Many companies identify regulatory uncertainty around environmental issues as a risk to their business. For some, the shifting regulatory landscape – or worse, the absence of national climate policy – was a greater concern than the impact of any particular climate policy itself.

Companies that engage with the government to support pro-environment policy are demonstrating their commitment to a sustainable future. For example, the software company Salesforce discloses its public support for federal carbon-pricing legislation and clean energy policy, and last year signed a joint letter urging the U.S. to remain in the Paris Agreement. Strong climate policy is vital to confront the climate crisis. Even if companies are taking action within their own operations, they should not be considered true environmental leaders unless they support public policy that drives forward the low-carbon transition.

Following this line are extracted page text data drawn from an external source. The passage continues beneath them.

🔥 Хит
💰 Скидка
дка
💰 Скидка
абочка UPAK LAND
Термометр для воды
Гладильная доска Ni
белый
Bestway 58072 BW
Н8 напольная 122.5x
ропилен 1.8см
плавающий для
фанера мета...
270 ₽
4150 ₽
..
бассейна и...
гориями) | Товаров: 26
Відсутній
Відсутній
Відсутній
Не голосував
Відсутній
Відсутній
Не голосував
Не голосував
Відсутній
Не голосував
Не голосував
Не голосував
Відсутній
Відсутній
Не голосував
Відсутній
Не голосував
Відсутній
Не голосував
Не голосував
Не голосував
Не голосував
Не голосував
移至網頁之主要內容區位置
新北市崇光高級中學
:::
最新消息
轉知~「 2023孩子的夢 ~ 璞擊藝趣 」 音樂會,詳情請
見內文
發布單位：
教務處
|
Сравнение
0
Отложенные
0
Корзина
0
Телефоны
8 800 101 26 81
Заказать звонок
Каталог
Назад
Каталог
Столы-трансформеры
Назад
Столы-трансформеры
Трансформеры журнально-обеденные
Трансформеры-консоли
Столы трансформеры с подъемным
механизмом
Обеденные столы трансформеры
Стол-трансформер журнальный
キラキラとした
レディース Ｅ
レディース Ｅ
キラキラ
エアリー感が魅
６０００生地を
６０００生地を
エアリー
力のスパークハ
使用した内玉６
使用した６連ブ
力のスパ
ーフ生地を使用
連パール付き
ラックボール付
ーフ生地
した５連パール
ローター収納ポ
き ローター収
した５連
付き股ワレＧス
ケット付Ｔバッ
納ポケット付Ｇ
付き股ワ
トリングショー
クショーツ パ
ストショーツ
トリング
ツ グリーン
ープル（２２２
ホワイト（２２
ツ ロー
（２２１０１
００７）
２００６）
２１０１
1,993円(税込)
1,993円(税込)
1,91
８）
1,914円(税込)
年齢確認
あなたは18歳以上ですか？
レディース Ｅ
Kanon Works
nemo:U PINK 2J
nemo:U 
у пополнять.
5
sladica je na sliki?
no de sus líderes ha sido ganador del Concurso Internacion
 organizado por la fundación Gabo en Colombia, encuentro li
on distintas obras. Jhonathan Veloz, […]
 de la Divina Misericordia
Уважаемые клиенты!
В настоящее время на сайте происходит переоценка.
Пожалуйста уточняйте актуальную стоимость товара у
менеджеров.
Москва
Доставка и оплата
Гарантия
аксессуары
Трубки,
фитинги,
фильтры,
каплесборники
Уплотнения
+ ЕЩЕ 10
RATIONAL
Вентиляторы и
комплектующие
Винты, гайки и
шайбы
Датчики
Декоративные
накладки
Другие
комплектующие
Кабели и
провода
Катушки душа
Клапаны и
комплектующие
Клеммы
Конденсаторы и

         4. Is the company identifying business opportunities related to the low-carbon transition – and is it investing in these low-carbon products and services? 

Companies that are truly in the vanguard when it comes to sustainability are not only identifying risks and addressing them – but are also seeking opportunities related to the low-carbon transition. In 2019, CDP found that global companies identified US$2.1 trillion in potential opportunities on the table if they take sustainable action. Technology company Cisco sells smart building products that improve building operational energy efficiency and reduce emissions – a market it pegs as a US$2-billion opportunity. Cisco has invested for years in such products and services; the company calculates that 64% of its 2019 revenue can be considered “green.”

In the years to come, we’ll no doubt see more companies integrate their environmental goals into their marketing strategies. While all of the above are indicators of a company’s seriousness about sustainability, the first vital step in any company’s commitment is disclosure. That disclosure must be backed up with real structures within the company, including ambitious (ideally science-based) decarbonization targets and tangible action. With the clock ticking on the climate crisis, we simply don’t have time for half-baked promises. Companies need to follow the through-line across their entire operations, translating sustainability goals into serious, immediate action.

Simon Fischweicher is the head of corporations and supply chains at CDP North America.